How to pick the first number after decimal point in Python 3.5?

Question

I'm learning Python currently (love it so far) and have made a little Fahrenheit/Celsius converter.

This is the output upon running it:

Please enter the degrees in Fahrenheit or Celsius to convert: 32

32.0 degrees Celsius is 89.6 degrees Fahrenheit.

32.0 degrees Fahrenheit is 0.0 degrees Celsius.

Do you want to calculate again? (y/n):

Which is how I want it, except if the trailing number after the decimal is a 0 (a whole number), I'd like to drop the .0 entirely (i.e. 5.0 to 5). I'm guessing I'd want an if statement to test if it's equal to zero but how would I go about picking that value?

Full code:

answer = "ERROR"

def calcfc():
""" Calculates F to C and C to F, prints out,
    and asks if user wants to run again """
    try:
        degrees = float(input("\nPlease enter the degrees in Fahrenheit or Celsius to convert: "))
    except Exception:
        input("\nEnter a valid number next time. Hit enter to terminate.")
        exit()

    ftoc = (degrees - 32) * 5 / 9
    ctof = (degrees * 9) / 5 + 32

    print("\n{} degrees Celsius is {:.1f} degrees Fahrenheit.".format(degrees, ctof))
    print("{} degrees Fahrenheit is {:.1f} degrees Celsius.".format(degrees, ftoc))
    global answer
    answer = input("\n\nDo you want to calculate again? (y/n): ")

calcfc()

# run again?
while answer != "y" and answer != "n":
    answer = input("\nPlease enter y for yes or n for no: ")
while answer == "y":
    calcfc()
if answer == "n":
    exit()

Answer 1

You have to convert the number to a string and test, if it ends with .0:

number = 23.04
text = "{:.1f}".format(number)
if text.endswith(".0"):
    text = text[:-2]

Answer 2

You can get the decimal part of a number as follows:

>> num = 42.56
>> decimal_part = num - int(num)
>> decimal_part = 0.56

This post explores a similar question.

Answer 3

args = [89.6, 32.0, 5.5, 10.0, 9.1]

for var in args:
    if var == int(var):
        print int(var) # prints the number without the decimal part
    else:
        print var

OUTPUT

89.6
32
5.5
10
9.1

Answer 4

Without adding any lines of code to your existing, you can use the g type to accomplish this in the format() call like so

'{0:g}'.format(5.5)

5.5

'{0:g}'.format(5.0)

5

Answer 5

Setup

ns = [32,32.0,32.04,32.05,32.1,32.45,32.5,32.51,32.6]

Solution

for n in ns:
    print('Before: {:.1f}'.format(n))
    #conditionally set the decimal place.
    print('After: {:.{}f}'.format(n, 0 if n%1 <0.05 else 1 ))

Before: 32.0
After: 32
Before: 32.0
After: 32
Before: 32.0
After: 32
Before: 32.0
After: 32
Before: 32.1
After: 32.1
Before: 32.5
After: 32.5
Before: 32.5
After: 32.5
Before: 32.5
After: 32.5
Before: 32.6
After: 32.6

Answer 6

You can use the modulo operator:

for num in [67.89, 123.0]:
    if num % 1 == 0:
        print(int(num))
    else:
        print(num)

#Output:
67.89
123

Answer 7

try this.

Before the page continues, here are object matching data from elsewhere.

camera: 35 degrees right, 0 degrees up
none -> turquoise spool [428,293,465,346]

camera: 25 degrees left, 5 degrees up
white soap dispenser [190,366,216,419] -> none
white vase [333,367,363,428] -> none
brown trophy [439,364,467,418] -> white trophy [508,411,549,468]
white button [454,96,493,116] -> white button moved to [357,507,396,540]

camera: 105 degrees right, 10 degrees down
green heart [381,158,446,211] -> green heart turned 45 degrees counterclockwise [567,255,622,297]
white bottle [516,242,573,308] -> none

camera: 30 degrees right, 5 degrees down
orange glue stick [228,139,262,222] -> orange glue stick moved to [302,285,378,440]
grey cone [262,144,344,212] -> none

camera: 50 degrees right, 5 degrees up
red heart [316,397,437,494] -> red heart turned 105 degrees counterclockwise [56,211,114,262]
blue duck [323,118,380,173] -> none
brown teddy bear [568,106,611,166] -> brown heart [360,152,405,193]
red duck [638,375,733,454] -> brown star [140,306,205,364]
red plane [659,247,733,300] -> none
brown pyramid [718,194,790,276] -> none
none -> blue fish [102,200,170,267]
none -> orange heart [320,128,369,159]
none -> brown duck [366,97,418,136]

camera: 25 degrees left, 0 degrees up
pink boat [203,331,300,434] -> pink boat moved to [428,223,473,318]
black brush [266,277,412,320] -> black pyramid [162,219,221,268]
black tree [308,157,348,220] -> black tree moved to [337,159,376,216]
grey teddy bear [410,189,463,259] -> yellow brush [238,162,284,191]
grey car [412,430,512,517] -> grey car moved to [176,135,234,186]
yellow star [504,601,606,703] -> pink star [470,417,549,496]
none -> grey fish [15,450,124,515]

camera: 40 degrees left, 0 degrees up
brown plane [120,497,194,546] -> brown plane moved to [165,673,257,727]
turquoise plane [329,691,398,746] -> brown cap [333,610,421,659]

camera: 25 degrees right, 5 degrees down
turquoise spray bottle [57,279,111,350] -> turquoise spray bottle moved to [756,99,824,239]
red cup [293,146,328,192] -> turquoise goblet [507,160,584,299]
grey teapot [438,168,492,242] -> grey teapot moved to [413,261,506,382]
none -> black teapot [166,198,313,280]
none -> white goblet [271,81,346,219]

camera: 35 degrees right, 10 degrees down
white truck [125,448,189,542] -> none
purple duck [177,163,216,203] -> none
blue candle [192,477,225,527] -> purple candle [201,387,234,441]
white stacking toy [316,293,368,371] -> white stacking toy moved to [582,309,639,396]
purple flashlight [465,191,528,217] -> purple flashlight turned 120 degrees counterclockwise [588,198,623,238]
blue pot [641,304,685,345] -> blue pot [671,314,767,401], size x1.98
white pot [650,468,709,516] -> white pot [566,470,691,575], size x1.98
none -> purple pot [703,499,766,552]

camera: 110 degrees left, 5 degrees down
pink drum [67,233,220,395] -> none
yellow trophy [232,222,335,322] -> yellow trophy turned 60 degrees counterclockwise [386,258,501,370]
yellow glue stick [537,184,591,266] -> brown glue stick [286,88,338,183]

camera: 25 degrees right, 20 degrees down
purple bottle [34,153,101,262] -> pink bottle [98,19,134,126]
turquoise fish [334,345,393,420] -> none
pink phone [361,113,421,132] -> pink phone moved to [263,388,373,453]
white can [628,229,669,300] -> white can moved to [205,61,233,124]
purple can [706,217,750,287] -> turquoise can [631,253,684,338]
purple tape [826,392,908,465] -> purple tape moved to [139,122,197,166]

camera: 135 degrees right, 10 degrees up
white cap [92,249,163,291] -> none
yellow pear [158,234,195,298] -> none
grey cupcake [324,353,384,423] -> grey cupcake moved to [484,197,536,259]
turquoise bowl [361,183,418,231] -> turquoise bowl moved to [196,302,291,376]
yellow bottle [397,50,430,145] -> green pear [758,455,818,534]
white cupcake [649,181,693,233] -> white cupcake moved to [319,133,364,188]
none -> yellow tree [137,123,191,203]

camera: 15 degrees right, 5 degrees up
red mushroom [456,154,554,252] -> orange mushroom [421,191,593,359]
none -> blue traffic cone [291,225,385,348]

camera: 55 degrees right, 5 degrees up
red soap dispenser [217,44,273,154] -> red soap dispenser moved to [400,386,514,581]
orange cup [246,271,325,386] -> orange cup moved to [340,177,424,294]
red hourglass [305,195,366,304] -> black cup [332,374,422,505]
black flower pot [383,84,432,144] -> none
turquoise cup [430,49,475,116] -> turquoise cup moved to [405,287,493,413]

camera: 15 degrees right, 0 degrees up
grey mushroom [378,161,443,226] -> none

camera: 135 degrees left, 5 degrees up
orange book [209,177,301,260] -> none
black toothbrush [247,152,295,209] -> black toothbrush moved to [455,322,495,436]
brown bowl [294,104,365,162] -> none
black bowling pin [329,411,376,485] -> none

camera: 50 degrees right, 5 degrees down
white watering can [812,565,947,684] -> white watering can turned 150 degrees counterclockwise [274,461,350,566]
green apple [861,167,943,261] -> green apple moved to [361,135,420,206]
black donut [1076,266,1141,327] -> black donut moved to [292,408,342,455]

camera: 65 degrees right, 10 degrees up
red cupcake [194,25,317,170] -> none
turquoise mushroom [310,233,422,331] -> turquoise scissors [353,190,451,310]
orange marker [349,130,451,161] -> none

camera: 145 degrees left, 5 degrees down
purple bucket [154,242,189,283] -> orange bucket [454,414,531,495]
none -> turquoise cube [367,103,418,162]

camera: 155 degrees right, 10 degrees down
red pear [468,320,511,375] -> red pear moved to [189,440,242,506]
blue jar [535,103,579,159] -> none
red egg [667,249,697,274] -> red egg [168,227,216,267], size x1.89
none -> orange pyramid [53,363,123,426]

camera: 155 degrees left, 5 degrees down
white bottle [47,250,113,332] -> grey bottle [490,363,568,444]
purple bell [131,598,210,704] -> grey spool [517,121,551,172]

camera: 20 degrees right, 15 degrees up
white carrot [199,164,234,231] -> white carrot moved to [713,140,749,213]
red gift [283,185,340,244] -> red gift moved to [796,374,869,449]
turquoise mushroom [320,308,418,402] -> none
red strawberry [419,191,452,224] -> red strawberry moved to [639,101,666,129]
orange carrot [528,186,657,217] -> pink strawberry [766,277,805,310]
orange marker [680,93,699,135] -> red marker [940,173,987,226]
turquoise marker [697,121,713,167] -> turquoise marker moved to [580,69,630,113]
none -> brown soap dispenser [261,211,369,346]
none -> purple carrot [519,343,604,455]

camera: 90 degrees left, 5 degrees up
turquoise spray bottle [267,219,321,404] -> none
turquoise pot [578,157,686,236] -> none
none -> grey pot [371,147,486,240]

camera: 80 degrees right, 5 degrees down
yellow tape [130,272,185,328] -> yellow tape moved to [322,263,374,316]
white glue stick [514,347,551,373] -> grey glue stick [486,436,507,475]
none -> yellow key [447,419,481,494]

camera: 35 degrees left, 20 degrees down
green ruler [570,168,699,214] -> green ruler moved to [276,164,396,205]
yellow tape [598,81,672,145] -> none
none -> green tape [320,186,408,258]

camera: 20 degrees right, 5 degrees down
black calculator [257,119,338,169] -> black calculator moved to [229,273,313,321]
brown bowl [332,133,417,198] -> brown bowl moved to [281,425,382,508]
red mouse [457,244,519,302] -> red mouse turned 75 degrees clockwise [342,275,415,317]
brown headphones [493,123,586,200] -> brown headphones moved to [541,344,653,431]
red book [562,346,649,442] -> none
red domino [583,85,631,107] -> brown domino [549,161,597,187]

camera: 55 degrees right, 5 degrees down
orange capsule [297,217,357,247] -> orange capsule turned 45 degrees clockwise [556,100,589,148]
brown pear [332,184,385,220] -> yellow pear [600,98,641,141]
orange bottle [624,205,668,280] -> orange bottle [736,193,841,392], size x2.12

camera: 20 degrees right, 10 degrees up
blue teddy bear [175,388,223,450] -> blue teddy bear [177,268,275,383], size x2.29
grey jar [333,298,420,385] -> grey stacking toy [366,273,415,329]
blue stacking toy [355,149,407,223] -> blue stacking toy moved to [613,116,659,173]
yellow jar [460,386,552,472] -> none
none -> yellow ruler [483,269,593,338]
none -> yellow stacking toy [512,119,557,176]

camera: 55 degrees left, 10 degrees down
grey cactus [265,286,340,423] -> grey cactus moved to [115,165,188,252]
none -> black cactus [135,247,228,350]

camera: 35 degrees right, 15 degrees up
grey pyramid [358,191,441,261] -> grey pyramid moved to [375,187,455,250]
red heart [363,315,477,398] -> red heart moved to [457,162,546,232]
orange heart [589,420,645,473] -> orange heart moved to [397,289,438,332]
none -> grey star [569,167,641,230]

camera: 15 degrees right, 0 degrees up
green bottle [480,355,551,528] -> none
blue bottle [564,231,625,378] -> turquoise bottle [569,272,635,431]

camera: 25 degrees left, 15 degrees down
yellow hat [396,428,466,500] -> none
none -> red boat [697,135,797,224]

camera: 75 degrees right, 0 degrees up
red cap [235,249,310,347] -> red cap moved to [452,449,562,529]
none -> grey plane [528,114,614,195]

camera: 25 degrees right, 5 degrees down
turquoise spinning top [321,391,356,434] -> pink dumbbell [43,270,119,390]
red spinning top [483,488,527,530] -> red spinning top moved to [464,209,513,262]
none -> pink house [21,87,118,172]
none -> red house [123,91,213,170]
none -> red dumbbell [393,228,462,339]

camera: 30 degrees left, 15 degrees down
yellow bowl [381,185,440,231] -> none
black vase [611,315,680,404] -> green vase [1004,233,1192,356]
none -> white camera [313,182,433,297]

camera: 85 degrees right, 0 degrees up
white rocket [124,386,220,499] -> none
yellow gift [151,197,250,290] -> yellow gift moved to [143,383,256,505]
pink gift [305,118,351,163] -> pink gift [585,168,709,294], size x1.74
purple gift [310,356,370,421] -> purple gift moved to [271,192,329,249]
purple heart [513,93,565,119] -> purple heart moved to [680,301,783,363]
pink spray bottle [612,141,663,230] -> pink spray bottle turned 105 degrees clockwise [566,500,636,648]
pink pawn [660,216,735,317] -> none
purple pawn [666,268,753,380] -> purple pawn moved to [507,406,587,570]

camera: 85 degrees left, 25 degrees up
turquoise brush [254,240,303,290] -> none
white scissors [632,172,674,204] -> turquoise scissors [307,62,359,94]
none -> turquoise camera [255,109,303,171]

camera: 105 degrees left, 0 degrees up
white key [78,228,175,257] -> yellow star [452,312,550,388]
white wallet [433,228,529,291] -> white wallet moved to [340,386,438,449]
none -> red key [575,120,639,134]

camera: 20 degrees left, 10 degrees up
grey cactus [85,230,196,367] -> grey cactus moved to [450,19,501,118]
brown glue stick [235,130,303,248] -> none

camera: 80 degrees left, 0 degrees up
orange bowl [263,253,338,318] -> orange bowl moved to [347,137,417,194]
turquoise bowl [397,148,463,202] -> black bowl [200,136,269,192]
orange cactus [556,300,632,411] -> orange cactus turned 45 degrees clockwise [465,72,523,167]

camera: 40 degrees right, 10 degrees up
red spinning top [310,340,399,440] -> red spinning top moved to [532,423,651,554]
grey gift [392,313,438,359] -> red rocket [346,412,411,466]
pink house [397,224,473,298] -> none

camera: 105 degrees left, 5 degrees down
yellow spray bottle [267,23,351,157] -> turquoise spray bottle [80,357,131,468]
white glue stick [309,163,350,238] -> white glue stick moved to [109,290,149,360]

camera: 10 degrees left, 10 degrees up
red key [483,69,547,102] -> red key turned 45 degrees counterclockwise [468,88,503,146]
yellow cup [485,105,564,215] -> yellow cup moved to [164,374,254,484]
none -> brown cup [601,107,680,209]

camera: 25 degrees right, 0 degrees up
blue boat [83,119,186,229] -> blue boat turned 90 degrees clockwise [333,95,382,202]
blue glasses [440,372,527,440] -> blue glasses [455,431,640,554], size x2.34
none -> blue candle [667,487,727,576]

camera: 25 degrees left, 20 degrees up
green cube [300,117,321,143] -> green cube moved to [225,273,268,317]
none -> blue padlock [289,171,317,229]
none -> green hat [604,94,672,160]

I have defined a function that strips off .0s from number. While printing I changed {:.1f} to {} as that would format it to a floating point number and there would be a decimal.

answer = "ERROR"

def remove0(initialValue):
  strValue = str(initialValue)

  if ("." in strValue):
    if(int(str(strValue.split(".")[1])) == 0):
      return int(strValue.split(".")[0])
    else:
      return initialValue
  else:
    return initialValue

def calcfc():
    """ Calculates F to C and C to F, prints out,    and asks if user wants to run again """
    try:
        degrees = remove0(float(input("\nPlease enter the degrees in Fahrenheit or Celsius to convert: ")))
    except Exception:
        input("\nEnter a valid number next time. Hit enter to terminate.")
        exit()

    ftoc = (degrees - 32) * 5 / 9
    ctof = (degrees * 9) / 5 + 32

    ftoc = remove0(ftoc)
    ctof = remove0(ctof)

    print("\n{} degrees Celsius is {} degrees Fahrenheit.".format(degrees, ctof))
    print("{} degrees Fahrenheit is {} degrees Celsius.".format(degrees, ftoc))
    global answer
    answer = input("\n\nDo you want to calculate again? (y/n): ")

calcfc()

# run again?
while answer != "y" and answer != "n":
    answer = input("\nPlease enter y for yes or n for no: ")
while answer == "y":
    calcfc()
if answer == "n":
    exit()

Answer 8

(Posted solution on behalf of the OP).

Fixed / working code is below and added additional function for repeating as per suggestion (thanks Daniel!). Figured I'd leave in case anyone has a use.

def calcfc():
    """ Calculates F to C and C to F, prints out,
        and asks if user wants to run again """
    try:
        degrees = float(input("\nPlease enter the degrees in Fahrenheit or Celsius to convert: "))
    except Exception:
        print("\nPlease enter a valid number.")
        calcfc()

    ctof = (degrees * 9) / 5 + 32
    ftoc = (degrees - 32) * 5 / 9

    # checks if it's a whole number and gets rid of decimal if so
    degrees_text = "{:.1f}".format(degrees)
    ctof_text = "{:.1f}".format(ctof)
    ftoc_text = "{:.1f}".format(ftoc)
    if ctof_text.endswith(".0"):
        ctof_text = ctof_text[:-2]
    if ftoc_text.endswith(".0"):
        ftoc_text = ftoc_text[:-2]
    if degrees_text.endswith(".0"):
        degrees_text = degrees_text[:-2]

    print("\n{} degrees Celsius is {} degrees Fahrenheit.".format(degrees_text, ctof_text))
    print("{} degrees Fahrenheit is {} degrees Celsius.".format(degrees_text, ftoc_text))
    runagain()

def runagain():
    answer = input("\n\nDo you want to calculate again? (y/n): ")
    answer = answer.lower()
    # run again?
    while answer != "y" and answer != "n":
        answer = input("\nPlease enter y for yes or n for no: ")
    if answer == "y":
        calcfc()
    if answer == "n":
        exit()

calcfc()